Key risks to the outlook include lower-than-budgeted oil prices, shortfalls in non-oil revenues, a further deterioration in finances of state and local Governments, and a resurgence in security concerns.
“Establishing medium-term fiscal policy goals that support fiscal sustainability is a priority. In particular, measures should be implemented to boost the ratio of non-oil revenue to GDP, including from improvements in revenue administration and broadening of the tax base; rationalize spending; adopt safety nets for the most vulnerable; and foster enhanced accountability and an orderly adjustment of sub-national budgets.
“Eliminating existing macroeconomic imbalances and achieving sustained private sector-led growth requires a renewed focus on ensuring the competitiveness of the economy.
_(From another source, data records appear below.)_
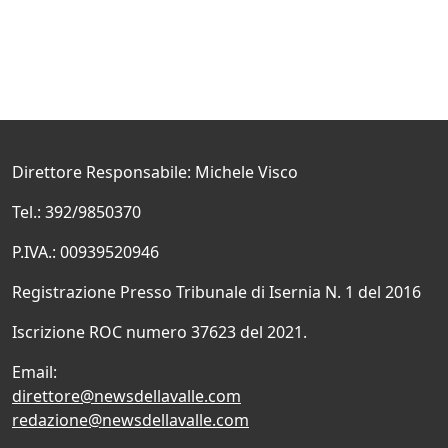
Direttore Responsabile: Michele Visco
Tel.: 392/9850370
P.IVA.: 00939520946
Registrazione Presso Tribunale di Isernia N. 1 del 2016
Iscrizione ROC numero 37623 del 2021.
Email:
direttore@newsdellavalle.com
redazione@newsdellavalle.com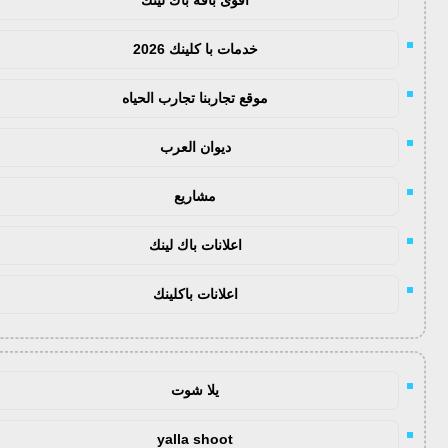
خدمات با كلينك 2026
موقع تجاربنا تجارب الحياه
ديوان العرب
مشاريع
اعلانات باك لينك
اعلانات باكلينك
يلا شوت
yalla shoot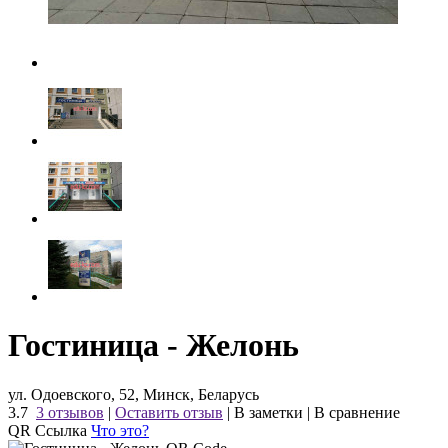
Гостиница - Желонь
ул. Одоевского, 52, Минск, Беларусь
3.7
3 отзывов
|
Оставить отзыв
|
В заметки
|
В сравнение
QR Ссылка
Что это?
As part of a credible package of policies, the exchange rate should be allowed to reflect market forces more and restrictions on access to foreign exchange removed, while improving the functioning of the interbank foreign exchange market (IFEM).
It will be important for the regulatory and supervisory frameworks to ensure a strong and resilient financial sector that can support private sector investment across production segments (including SMEs) at reasonable financing costs. Staff is supportive of the authorities’ ongoing efforts to promote targeted and core infrastructure (in power, integrated transport network, housing); reduce business environment costs through greater transparency and accountability, promote employment of youth and female populations.
“Steadfast implementation of structural reforms is key. Adopting a sound Petroleum Industry Bill, including by applying the Anti-Money Laundering/Combating the Financing of Terrorism framework, will help strengthen the regulatory framework for the oil sector. Emphasis should be sustained on doing “more with less” to improve the efficiency of public sector service delivery and create an enabling environment to attract investment.
“During the visits, the team met with Vice President Professor Yemi Osinbajo, Finance Minister Kemi Adeosun, Minister of Budget and Planning Udoma Udo Udoma, Central Bank of Nigeria Governor Godwin Emefiele, senior government officials, and representatives of the private sector. The team would like to thank the authorities and private sector representatives for the open discussions and for their hospitality.”
End-of-Mission press releases include statements of IMF staff teams that convey preliminary findings after a visit to a country. The views expressed in this statement are those of the IMF staff and do not necessarily represent the views of the IMF’s Executive Board. Based on the preliminary findings of this mission, staff will prepare a report that, subject to management approval, will be presented to the IMF's Executive Board for discussion and decision.